What to work on:
Across the records below, how many lines include the word "presses"? State only the number.

-------- Data in this exercise --------

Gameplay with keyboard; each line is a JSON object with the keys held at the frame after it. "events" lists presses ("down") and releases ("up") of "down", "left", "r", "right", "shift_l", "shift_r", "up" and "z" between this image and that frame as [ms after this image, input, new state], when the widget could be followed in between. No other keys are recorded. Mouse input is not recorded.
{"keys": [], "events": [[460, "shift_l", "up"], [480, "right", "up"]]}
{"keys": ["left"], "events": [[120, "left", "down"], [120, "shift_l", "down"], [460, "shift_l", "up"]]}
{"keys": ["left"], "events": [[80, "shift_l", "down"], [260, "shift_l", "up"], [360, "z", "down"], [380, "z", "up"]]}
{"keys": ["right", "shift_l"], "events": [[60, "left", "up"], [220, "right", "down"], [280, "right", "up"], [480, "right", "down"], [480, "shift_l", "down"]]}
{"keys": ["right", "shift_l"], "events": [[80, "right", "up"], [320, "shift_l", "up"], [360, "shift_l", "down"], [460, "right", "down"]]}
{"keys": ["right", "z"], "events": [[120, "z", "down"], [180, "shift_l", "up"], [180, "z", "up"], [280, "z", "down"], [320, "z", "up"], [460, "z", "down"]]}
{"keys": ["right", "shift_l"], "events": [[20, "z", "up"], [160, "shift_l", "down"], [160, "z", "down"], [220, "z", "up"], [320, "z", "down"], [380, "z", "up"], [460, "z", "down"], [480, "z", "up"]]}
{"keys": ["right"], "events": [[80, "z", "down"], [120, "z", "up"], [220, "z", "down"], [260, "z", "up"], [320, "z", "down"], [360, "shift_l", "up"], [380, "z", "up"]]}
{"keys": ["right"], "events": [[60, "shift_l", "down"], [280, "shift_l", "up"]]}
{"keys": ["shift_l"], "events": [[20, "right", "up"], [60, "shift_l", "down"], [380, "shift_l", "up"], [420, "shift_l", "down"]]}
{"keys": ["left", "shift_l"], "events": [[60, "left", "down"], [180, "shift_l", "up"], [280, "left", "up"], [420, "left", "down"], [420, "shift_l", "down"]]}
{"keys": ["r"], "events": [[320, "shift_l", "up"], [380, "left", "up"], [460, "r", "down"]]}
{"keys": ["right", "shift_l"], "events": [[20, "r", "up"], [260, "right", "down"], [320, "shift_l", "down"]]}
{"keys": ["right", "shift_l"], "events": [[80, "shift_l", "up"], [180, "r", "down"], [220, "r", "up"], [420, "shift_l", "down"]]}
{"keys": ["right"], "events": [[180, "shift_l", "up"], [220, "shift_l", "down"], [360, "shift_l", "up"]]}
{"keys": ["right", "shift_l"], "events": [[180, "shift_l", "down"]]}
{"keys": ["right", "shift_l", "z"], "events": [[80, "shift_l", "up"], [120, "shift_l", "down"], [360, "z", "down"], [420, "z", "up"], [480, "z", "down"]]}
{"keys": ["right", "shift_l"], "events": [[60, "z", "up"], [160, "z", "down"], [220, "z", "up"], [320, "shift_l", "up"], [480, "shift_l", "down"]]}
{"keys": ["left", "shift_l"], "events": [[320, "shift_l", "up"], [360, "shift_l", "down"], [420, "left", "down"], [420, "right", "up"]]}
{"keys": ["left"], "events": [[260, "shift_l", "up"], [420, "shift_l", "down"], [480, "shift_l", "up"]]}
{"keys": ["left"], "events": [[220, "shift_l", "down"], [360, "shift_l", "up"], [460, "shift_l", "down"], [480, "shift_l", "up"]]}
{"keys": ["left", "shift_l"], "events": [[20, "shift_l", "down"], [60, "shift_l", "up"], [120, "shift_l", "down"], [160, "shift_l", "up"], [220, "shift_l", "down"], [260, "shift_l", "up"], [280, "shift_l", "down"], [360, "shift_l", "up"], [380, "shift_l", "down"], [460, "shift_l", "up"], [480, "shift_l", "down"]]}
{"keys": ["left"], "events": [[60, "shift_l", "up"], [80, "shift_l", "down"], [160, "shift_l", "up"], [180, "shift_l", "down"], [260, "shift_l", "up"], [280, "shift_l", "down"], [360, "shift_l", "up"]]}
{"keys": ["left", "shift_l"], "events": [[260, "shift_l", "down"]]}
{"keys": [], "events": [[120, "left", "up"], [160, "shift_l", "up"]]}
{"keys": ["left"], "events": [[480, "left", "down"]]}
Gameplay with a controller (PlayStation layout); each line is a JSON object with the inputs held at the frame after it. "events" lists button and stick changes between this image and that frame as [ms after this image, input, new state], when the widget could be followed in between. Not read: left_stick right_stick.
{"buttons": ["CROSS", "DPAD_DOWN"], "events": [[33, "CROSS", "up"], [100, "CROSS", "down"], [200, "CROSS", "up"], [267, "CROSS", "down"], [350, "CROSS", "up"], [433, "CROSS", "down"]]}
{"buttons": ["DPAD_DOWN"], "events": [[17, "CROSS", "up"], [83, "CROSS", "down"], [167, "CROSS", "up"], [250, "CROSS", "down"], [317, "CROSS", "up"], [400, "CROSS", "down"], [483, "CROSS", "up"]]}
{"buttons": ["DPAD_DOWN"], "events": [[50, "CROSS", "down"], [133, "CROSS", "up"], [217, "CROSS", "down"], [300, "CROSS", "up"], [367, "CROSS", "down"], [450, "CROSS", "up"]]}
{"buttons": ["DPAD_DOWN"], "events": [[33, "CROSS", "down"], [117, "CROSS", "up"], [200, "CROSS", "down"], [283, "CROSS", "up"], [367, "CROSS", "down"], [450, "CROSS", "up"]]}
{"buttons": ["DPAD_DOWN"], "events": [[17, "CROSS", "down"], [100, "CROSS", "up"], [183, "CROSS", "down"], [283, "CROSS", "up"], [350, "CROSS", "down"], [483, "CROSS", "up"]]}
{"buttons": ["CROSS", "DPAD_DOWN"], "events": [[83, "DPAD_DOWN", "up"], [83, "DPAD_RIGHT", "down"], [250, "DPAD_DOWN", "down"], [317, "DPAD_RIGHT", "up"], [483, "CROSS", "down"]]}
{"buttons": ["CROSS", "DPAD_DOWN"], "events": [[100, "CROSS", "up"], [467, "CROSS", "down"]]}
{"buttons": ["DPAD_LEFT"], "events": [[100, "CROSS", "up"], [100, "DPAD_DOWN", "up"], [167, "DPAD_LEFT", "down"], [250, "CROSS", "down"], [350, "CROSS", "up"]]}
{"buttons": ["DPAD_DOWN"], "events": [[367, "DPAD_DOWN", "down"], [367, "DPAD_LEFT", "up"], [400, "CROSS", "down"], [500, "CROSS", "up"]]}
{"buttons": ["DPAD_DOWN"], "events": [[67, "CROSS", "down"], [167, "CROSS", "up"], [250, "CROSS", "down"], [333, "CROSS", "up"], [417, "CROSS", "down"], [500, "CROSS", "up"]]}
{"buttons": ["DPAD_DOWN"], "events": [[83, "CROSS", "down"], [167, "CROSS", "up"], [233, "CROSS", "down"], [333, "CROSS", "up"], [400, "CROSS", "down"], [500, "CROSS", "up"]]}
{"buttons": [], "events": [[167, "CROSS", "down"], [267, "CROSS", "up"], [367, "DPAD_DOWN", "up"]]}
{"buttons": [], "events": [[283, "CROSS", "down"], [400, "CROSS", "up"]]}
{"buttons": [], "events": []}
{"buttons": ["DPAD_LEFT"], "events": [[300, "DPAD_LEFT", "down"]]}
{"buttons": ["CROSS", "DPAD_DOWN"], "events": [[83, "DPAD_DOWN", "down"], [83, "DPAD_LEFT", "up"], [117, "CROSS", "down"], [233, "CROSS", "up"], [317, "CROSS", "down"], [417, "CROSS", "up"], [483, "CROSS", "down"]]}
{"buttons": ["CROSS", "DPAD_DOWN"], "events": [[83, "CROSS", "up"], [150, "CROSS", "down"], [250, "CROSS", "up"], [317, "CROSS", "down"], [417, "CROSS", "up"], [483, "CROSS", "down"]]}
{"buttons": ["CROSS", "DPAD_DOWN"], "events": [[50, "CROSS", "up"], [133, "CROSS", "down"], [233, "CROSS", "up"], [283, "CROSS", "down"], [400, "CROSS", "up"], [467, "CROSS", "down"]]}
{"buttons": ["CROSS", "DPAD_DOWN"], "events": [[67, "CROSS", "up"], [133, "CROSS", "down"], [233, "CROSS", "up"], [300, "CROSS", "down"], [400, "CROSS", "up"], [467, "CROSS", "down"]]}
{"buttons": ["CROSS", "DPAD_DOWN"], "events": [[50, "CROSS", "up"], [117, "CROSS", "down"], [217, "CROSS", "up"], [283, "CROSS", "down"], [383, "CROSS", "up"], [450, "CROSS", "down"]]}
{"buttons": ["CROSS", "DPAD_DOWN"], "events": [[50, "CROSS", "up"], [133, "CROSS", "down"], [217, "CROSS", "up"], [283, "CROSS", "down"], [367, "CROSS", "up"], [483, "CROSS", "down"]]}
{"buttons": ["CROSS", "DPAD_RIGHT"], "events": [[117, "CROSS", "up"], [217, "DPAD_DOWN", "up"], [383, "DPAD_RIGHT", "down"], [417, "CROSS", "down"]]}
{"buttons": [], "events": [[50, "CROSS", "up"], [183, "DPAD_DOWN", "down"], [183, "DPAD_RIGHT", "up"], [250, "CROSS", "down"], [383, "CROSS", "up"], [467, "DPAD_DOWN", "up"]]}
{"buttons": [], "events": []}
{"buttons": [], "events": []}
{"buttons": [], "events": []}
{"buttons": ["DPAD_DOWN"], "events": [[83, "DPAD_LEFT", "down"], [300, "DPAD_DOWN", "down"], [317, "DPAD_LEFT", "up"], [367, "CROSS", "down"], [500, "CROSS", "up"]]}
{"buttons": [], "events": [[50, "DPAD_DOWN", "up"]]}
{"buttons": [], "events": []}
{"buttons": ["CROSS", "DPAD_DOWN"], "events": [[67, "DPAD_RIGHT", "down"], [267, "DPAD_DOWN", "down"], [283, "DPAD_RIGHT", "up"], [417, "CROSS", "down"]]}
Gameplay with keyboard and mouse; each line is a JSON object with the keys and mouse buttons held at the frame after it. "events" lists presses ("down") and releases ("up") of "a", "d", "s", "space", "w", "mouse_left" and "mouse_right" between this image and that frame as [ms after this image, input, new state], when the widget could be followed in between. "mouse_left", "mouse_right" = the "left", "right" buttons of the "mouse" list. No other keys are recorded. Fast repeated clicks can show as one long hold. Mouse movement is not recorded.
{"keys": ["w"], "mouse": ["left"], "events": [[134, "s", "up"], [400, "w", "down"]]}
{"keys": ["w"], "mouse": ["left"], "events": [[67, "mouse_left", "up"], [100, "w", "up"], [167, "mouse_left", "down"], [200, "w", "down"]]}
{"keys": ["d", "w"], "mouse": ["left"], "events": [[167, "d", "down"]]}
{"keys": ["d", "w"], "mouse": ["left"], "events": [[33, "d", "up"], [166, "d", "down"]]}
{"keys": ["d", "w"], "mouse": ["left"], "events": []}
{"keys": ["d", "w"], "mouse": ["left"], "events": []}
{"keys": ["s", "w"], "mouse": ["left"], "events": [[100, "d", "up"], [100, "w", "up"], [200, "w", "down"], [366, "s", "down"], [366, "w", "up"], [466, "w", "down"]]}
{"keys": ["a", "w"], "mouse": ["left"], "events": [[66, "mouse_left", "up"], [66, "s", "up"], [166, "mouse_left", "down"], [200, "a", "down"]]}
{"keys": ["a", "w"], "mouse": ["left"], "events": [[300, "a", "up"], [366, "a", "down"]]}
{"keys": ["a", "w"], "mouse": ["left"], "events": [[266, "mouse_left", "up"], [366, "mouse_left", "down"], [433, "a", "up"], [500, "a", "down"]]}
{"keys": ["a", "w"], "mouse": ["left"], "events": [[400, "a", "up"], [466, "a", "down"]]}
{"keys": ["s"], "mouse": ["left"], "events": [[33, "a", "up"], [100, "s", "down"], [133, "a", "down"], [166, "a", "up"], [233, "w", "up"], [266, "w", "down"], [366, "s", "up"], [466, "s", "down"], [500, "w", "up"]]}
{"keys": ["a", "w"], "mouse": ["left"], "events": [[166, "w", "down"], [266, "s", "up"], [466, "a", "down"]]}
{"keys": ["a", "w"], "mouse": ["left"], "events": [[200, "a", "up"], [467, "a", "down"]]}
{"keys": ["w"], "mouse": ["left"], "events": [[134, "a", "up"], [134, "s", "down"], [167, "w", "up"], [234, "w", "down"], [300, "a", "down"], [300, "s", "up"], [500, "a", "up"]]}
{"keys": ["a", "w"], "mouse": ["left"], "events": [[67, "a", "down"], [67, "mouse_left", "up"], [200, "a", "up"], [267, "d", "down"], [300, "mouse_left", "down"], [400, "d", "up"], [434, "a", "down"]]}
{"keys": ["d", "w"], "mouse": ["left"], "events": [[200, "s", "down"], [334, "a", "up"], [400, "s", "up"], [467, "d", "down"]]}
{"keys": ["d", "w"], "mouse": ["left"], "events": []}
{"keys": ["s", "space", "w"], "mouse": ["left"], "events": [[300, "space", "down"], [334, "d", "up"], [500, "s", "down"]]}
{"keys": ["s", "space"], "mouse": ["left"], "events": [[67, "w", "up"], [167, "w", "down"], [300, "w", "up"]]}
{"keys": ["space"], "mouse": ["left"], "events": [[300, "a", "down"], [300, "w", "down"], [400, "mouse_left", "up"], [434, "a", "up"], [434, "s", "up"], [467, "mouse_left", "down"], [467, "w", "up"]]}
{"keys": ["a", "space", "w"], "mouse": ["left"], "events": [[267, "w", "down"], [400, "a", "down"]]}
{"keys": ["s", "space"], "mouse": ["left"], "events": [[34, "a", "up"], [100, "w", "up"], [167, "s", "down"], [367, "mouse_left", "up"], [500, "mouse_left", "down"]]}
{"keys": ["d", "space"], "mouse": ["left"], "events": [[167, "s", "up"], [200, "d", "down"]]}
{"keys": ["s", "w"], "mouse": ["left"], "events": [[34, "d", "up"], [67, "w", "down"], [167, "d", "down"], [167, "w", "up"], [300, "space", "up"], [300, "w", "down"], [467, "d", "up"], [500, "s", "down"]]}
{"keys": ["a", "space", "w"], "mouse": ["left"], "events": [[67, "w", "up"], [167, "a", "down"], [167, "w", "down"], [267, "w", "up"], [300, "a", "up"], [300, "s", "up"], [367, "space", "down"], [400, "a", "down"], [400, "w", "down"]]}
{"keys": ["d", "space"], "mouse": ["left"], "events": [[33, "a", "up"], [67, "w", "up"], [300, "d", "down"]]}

--------

Completed task:
2